Proxmox - Smartest ZFS Pool Replication Process Across Cluster?

@computergeek125 · edit-2 2 months ago

I think you’re asking too much from ZFS. Ceph, Gluster, or some other form of cluster native filesystem (GFS, OCFS, Lustre, etc) would handle all of the replication/writes atomically in the background instead of having replication run as a post processor on top of an existing storage solution.

You specifically mention a gap window - that gap window is not a bug, it’s a feature of using a replication timer, even if it’s based on an atomic snapshot. The only way to get around that gap is to use different tech. In this case, all of those above options have the ability to replicate data whenever the VM/CT makes a file I/O - and the workload won’t get a write acknowledgement until the replication has completed successfully. As far as the workload is concerned, the write just takes a few extra milliseconds compared to pure local storage (which many workloads don’t actually care about)

I’ve personally been working on a project to convert my lab from ESXi vSAN to PVE+Ceph, and conversions like that (even a simpler one like PVE+ZFS to PVE+Ceph would require the target disk to be wiped at some point in the process.

You could try temporarily storing your data on an external hard drive via USB, or if you can get your workloads into a quiet state or maintenance window, you could use the replication you already have and rebuild the disk (but not the PVE OS itself) one node at a time, and restore/migrate the workload to the new Ceph target as it’s completed.

On paper, (I have not yet personally tested this), you could even take it a step farther: for all of your VMs that connect to the NFS share for their data, you could replace that NFS container (a single point of failure) with the cluster storage engine itself. There’s not a rule I know of that says you can’t.
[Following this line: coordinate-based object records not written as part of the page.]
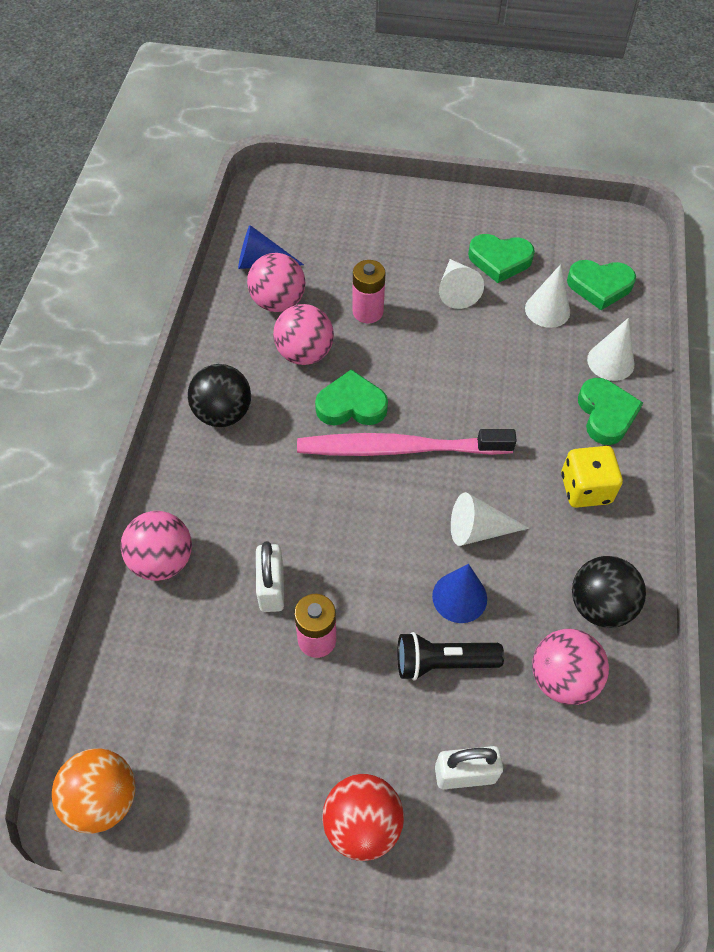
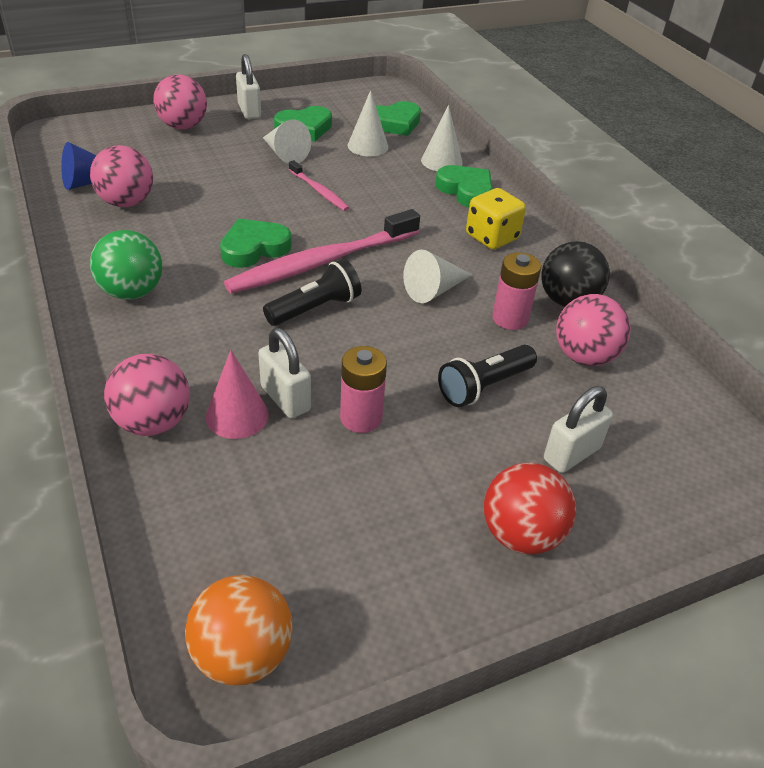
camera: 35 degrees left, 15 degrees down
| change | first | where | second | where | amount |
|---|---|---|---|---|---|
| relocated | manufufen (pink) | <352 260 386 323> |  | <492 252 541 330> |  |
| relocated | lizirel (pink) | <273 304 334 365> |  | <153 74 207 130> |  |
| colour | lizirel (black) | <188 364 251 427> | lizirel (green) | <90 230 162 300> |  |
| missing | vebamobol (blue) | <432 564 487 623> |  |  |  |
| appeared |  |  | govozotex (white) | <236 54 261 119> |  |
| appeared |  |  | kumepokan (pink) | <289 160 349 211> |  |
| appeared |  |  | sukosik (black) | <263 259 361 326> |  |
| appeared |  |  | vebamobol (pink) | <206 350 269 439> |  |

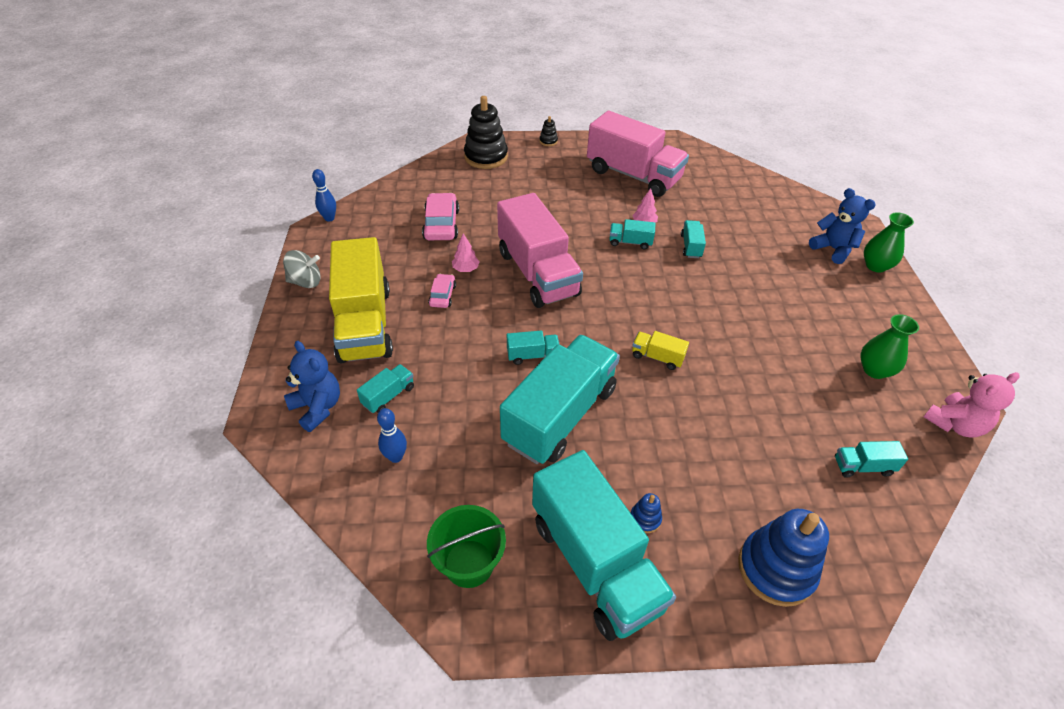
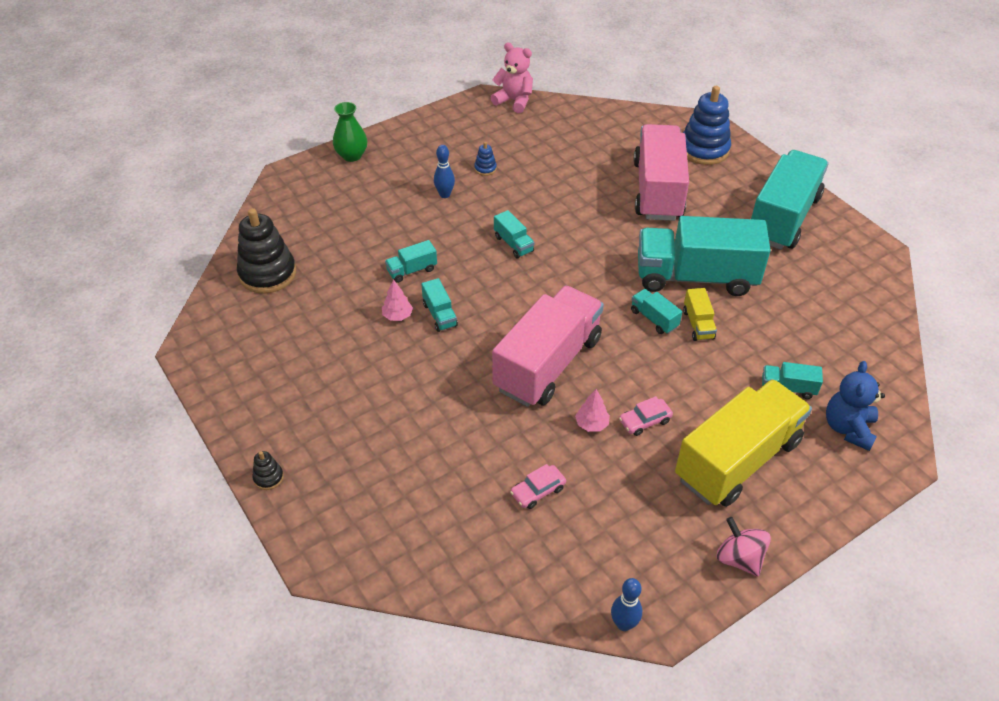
camera: 120 degrees left, 0 degrees up
| change | first | where | second | where | amount |
|---|---|---|---|---|---|
| relocated |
That way, your VM data is directly written to the engine at a lower latency than VM -> NFS -> ZFS/Ceph/etc

@pr0927 · 2 months ago

Oh I didn’t think the gap window is a bug - I was just acknowledging it, and I’m OK with it.

Definitely some ideas one day for the future but with my current time, architecture, and folks depending on certain services (and my own sanity with the many months I already spent on this), not really looking to re-do anything or wipe drives.

Just want to make the best of my ZFS situation for now - I know it can’t do everything that Ceph and GlusterFS can do.